Despite the Jets' possible $500M price tag,
billionaires "are lining up like planes on a crowded JFK
runway seeking to buy" the team, according to Luke Cyphers
of the N.Y. DAILY NEWS. Cyphers calls the Jets a "lousy
investment" and attributes part of this to the team's lease
at Giants Stadium, which runs through 2008 and calls for it
to pay 15% of its gate receipts, or about $4M per year, to
Meadowlands landlord NJ Sports & Exposition Authority
(NJSEA). This is "believed to be" the highest rent in the
NFL. Cyphers also notes that the Jets make no money from
naming rights, split their advertising revenue with the
NJSEA and the Giants, get "just" 14.5% of the rental money
from the 72 original luxury suites at Giants Stadium and
take only 25% from parking receipts. Additionally, the
stadium "has almost no club seats." But Cyphers adds that
if a new stadium were built for the Jets before 2008, the
team "would still be locked into" its Meadowlands lease.
Cyphers suggests that a new owner "would have to wait out
the lease and gamble that he can finagle" a new stadium that
would cost at least $400M. Cyphers: "Here's a memo to the
rich guys on the runway: If you want a team, buy the Jets.

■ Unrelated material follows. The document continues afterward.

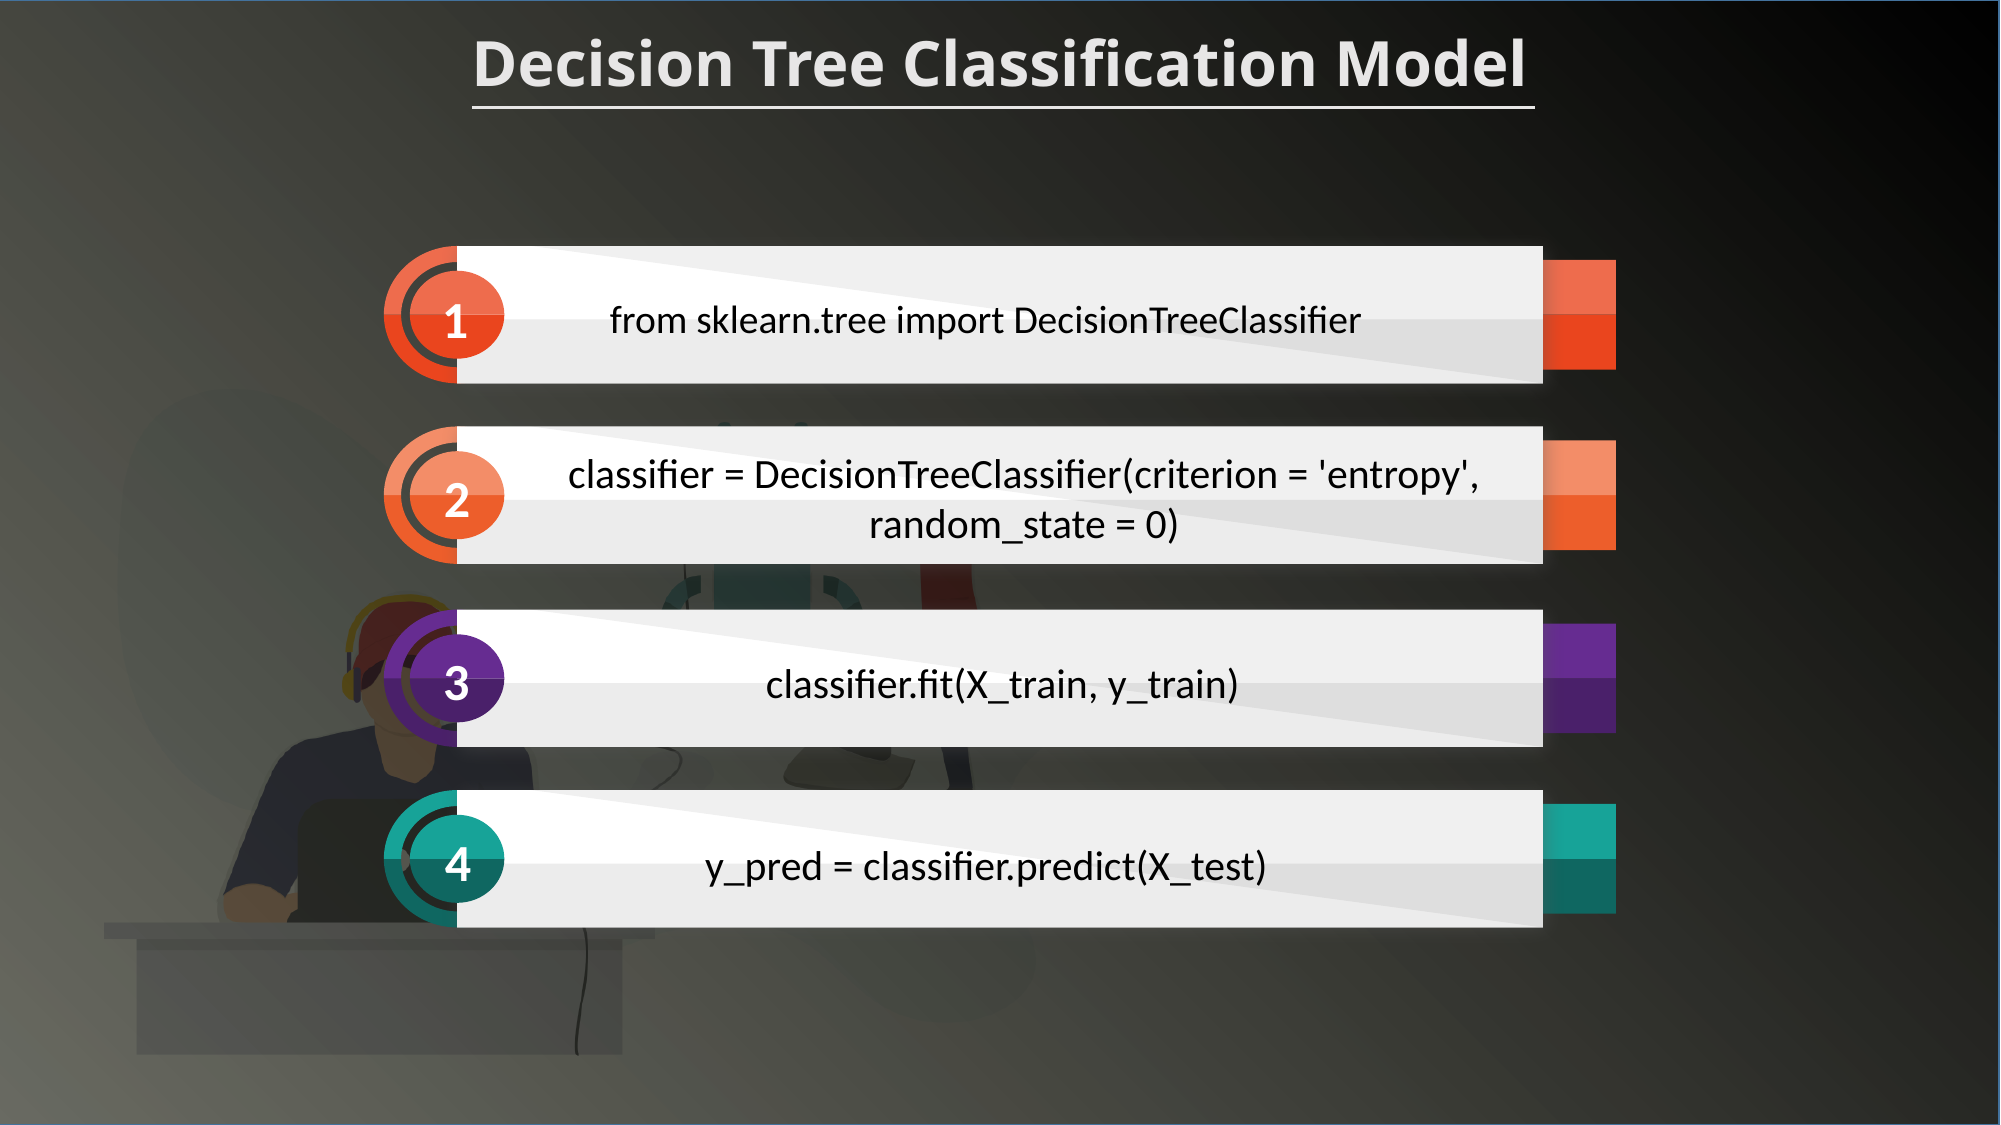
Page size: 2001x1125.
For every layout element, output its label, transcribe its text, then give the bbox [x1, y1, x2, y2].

If you want a wise investment, buy a ticket. And walk away"
(DAILY NEWS, 8/26).
ROADBLOCK? In Las Vegas, Mark Anderson wrote that MGM
Grand Owner and prospective Jets bidder Kirk Kerkorian might
"face some stiff opposition" if he follows through with his
bid. League rules prohibit a team owner from having an
ownership stake in a casino (REVIEW-JOURNAL, 8/25).